次の文章を読んで、下の問いに答えなさい。
I chose the specialty of surgery because of Matron, that steady presence during my adolescence. “What is the hardest thing you can possibly do?” she asked when I went to her for advice. I squirmed, “Why must I do what is hardest?” She said, “Because, Marion, you are an instrument of God. Don’t leave the instrument sitting in its case. Play! Leave no part of your instrument unexplored. (A) Why settle for ‘Three Blind Mice’ when you can play the ‘Gloria’?”

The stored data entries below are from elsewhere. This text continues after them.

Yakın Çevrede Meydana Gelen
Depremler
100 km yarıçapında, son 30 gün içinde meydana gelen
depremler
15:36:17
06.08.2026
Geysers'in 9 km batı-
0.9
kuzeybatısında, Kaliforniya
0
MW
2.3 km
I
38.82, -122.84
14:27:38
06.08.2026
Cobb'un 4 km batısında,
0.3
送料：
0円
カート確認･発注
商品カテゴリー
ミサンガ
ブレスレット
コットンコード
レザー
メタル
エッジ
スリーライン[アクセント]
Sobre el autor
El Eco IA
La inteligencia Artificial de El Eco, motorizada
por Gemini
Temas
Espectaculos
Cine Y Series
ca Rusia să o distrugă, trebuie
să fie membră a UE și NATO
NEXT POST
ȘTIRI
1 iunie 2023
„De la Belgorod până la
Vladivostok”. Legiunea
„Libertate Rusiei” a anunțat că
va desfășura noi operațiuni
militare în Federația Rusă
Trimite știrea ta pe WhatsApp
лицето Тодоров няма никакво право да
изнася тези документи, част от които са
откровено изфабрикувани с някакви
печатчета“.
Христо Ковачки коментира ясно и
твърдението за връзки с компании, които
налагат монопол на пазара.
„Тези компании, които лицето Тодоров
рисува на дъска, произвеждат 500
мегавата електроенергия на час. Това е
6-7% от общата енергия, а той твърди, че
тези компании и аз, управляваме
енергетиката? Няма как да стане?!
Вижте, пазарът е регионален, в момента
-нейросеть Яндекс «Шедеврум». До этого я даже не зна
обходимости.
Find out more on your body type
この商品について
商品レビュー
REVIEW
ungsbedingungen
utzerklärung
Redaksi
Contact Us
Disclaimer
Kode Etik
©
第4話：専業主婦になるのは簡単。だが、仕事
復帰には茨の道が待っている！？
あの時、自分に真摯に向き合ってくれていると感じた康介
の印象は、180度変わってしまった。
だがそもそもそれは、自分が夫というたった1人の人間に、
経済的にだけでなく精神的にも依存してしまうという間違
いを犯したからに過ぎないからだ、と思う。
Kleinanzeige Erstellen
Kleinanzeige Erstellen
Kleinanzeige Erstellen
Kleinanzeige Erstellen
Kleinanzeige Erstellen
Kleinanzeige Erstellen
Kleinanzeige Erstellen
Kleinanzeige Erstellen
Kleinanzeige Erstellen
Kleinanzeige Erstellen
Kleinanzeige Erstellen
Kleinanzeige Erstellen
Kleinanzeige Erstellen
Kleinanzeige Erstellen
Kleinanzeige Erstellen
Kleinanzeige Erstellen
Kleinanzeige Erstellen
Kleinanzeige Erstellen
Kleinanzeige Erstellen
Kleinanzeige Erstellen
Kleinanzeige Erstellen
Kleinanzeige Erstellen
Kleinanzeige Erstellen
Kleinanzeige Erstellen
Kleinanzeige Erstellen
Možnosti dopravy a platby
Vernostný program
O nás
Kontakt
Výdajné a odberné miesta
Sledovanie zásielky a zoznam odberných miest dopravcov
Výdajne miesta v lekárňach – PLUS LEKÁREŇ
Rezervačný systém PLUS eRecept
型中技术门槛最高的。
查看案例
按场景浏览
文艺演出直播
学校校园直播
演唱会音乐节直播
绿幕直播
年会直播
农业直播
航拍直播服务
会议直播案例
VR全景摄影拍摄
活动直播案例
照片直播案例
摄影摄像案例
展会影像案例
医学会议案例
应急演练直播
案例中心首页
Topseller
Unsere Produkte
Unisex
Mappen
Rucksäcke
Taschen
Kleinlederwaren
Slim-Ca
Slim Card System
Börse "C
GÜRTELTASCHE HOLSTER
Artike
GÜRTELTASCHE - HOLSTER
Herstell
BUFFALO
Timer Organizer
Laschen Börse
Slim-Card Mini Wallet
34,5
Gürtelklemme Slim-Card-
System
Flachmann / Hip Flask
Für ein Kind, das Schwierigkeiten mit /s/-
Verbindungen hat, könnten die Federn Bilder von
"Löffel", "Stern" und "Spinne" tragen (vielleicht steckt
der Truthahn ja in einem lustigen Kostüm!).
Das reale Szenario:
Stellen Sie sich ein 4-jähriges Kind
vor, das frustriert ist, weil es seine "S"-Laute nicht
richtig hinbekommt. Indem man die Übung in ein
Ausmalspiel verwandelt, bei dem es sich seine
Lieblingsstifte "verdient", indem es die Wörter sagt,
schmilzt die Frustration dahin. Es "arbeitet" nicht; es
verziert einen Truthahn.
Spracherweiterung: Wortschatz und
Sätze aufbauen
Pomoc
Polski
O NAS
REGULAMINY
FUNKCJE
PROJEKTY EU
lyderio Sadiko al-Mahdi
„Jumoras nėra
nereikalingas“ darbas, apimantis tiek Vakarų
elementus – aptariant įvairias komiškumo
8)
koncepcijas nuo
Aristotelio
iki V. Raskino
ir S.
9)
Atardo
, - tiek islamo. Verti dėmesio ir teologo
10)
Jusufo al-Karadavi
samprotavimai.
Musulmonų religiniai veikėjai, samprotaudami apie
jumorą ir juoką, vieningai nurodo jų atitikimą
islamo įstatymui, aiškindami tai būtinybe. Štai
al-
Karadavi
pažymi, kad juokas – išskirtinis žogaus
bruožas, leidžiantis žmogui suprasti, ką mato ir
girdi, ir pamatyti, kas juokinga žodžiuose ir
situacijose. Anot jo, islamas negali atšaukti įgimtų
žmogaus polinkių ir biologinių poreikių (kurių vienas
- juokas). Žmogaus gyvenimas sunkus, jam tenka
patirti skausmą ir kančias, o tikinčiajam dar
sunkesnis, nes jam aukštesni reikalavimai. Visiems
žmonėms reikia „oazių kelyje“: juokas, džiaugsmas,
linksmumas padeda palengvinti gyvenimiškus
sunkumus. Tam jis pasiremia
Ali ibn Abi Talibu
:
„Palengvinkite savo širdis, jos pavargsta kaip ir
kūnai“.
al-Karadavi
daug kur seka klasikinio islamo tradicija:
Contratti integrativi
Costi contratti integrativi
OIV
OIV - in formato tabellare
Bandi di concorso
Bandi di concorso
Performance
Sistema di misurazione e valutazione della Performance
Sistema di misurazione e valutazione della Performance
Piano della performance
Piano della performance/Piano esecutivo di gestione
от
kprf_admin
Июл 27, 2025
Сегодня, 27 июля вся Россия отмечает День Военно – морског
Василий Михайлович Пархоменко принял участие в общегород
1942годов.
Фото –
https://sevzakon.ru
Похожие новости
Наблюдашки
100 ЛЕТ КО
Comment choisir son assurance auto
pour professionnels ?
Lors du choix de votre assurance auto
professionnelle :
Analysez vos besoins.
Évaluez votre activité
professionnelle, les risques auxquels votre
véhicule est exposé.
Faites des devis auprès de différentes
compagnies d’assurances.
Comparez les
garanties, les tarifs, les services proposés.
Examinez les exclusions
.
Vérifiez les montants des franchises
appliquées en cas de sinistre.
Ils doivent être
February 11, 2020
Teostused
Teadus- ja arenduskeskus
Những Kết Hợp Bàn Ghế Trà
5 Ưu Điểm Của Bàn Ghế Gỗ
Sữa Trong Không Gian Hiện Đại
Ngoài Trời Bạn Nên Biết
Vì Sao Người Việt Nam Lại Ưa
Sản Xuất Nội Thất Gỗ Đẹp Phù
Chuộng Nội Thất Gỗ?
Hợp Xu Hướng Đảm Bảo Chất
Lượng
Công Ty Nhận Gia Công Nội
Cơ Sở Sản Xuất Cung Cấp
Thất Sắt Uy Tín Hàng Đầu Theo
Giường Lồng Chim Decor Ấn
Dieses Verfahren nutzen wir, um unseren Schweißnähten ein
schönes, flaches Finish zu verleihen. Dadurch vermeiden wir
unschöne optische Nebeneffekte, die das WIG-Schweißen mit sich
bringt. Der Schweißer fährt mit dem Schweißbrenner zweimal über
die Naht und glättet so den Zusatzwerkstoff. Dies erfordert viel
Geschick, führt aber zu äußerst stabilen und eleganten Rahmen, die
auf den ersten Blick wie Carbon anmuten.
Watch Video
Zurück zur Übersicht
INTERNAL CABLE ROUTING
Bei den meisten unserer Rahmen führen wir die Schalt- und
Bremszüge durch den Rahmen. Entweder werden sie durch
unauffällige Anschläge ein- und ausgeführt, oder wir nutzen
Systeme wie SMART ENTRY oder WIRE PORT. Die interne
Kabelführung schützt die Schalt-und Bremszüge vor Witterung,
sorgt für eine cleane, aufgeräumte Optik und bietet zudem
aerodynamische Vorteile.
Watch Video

“But, Matron, I can’t dream of playing Bach, the ‘Gloria’ ...,” I protested. I’d never played any kind of instrument. I couldn’t read music. “Not Bach’s ‘Gloria.’ Yours!” she said, “Your ‘Gloria’ lives within you.”
(1) I was temperamentally better suited to a cognitive discipline, to an introspective field –– internal medicine, or perhaps psychiatry. The sight of the operating theater made me sweat. The idea of holding a surgical knife caused pain in my stomach. Surgery was the most difficult thing I could imagine. And so I became a surgeon.
Thirty years later, I am not known for speed, or technical genius. Say I adopt the style and technique that suits the patient and the particular situation and I’ll consider that high praise. (2) I get encouragement from my fellow physicians who come to me when they themselves must suffer the knife. They know Marion Stone will be as involved after the surgery as before and during. They know I have no use for sayings such as “When in doubt, cut it out” or “Why wait when you can operate” other than for how reliably they reveal the shallowest intellects in our field. My father, for whose skills as a surgeon I have the deepest respect, says, “The operation with the best outcome is the one you decide not to do.” Knowing when not to operate, knowing when to call for the assistance of a surgeon of my father’s caliber –– that kind of “brilliance” goes unheralded.
On one occasion with a patient in grave peril, I begged my father to operate. He stood silent at the bedside. In his taut expression I saw complete concentration. With utmost care he weighed one option against another. At last, he shook his head, and turned away. I followed. “Dr. Stone,” I said, using his title though I longed to cry out, Father! “An operation is his only chance,” I said. In my heart I knew the chance was infinitesimally small, and the first whiff of anesthesia might end it all. My father put his hand on my shoulder. He spoke to me gently, “Marion, remember (B) you shall not operate on the day of a patient’s death.” 【450 words】
1 下線をほどこした部分(1), (2)を和訳しなさい。
2 下線をほどこした部分(A), (B)の意味に最も近い文をそれぞれ以下の1~4の中から選び、その番号を書きなさい。
(A)
1 Don’t play “Three Blind Mice” because it is much more difficult than the “Gloria.”
2 Don’t play “Three Blind Mice” because it is not so famous as the “Gloria.”
3 If the “Gloria” is your favorite piece of music, then you need not practice “Three Blind Mice.”
4 If you are good enough to play a difficult piece of music, don’t be satisfied with an easier one.
(B)
1 After a patient dies, don’t perform an operation because you must pay respect to the dead.
2 After a patient dies, you must not perform an operation because it is a bad day for a surgeon.
3 After a patient dies, you must not perform an operation because you are very exhausted.
4 You must decide not to perform an operation when you know for sure that a patient will die.